Pat doesn’t know how to deal with himself. He wants to move past his crazy, to forget it, to be better. He doesn’t know how to accept it and he definitely doesn’t know how to be loved where he’s at. “You’re crazy!,” Pat tells Tiffany. “I’m not the one who just got out of that hospital in Baltimore.” “And I’m not the big slut!… I’m sorry… I’m sorry… I’m sorry.” And Tiffany gets to the heart of the matter. “I was a big slut, but I’m not any more. There’s always going to be a part of me that’s sloppy and dirty, but I like that. With all the other parts of myself. Can you say the same about yourself f***er? Can you forgive? Are you any good at that?”

And there stands Pat, in the midst of trying to fix himself up so his wife will take him back again, and he doesn’t have any idea how to love the lunatic in front of him because he can’t admit that he might still be there, in the midst of madness, with a dose of crazy. Maybe, “there’s always going to be a part of [him] that’s sloppy and dirty.” Maybe he doesn’t have things together and he’s still screwing up and he’s not totally in control of himself or his marriage. Maybe he’s just as crazy and hurting as the person in front of him.

It’s not until Pat realizes he needs to be met, in his weak and uncontrollable state, that he’s able to give and accept love.
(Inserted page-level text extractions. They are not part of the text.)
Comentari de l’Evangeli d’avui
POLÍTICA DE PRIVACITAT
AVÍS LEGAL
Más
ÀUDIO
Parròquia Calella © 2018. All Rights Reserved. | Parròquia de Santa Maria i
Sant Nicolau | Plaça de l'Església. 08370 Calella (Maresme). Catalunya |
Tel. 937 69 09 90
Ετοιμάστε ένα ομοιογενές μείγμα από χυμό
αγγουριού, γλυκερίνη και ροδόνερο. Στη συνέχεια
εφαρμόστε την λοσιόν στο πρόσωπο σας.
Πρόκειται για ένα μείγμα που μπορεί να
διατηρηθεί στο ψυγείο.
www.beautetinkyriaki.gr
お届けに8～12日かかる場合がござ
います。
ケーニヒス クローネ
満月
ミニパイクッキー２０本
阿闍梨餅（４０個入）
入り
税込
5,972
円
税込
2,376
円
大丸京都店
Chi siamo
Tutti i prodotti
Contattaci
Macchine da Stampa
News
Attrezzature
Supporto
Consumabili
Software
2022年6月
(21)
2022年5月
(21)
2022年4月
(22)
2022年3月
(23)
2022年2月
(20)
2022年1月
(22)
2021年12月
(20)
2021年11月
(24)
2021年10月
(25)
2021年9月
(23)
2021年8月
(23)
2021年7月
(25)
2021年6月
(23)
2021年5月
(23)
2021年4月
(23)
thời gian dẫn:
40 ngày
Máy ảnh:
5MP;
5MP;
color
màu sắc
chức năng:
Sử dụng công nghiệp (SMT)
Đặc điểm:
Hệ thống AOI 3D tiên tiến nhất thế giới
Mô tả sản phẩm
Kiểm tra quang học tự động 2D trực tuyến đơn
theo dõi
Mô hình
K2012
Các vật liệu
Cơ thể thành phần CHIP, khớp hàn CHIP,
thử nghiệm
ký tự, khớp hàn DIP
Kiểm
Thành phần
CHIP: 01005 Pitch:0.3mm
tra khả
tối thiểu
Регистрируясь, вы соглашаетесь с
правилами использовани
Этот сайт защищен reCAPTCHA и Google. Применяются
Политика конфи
He tells Tiffany, “The only way you could beat my crazy was by doing something crazy yourself.” In this we see ourselves—we who are crazy trying to ignore our crazy and busy trying to earn love. We don’t realize that to be human is to need to know we’re loved no matter what, to have love meet us and accept us in our lunacy.

Mark Twain wrote, “Let us consider that we are all partially insane. It will explain us to each other…” (Christian Science, 1907). The key to climbing into another’s skin is first seeing yourself in them—recognizing that their insanity is your insanity, and knowing that none of us have things put together. When we know that we need to be met, we are also able to meet others, to climb into their skins.

While it seems like craziness to admit to craziness, it is freedom. In knowing that we are weak and needy, we release ourselves. We stop trying to earn love and we become ok with the wild insane kind of love that comes to us, and maybe, we give some of it. We are the Pats of this world, and God only knows we need some crazy to beat ours.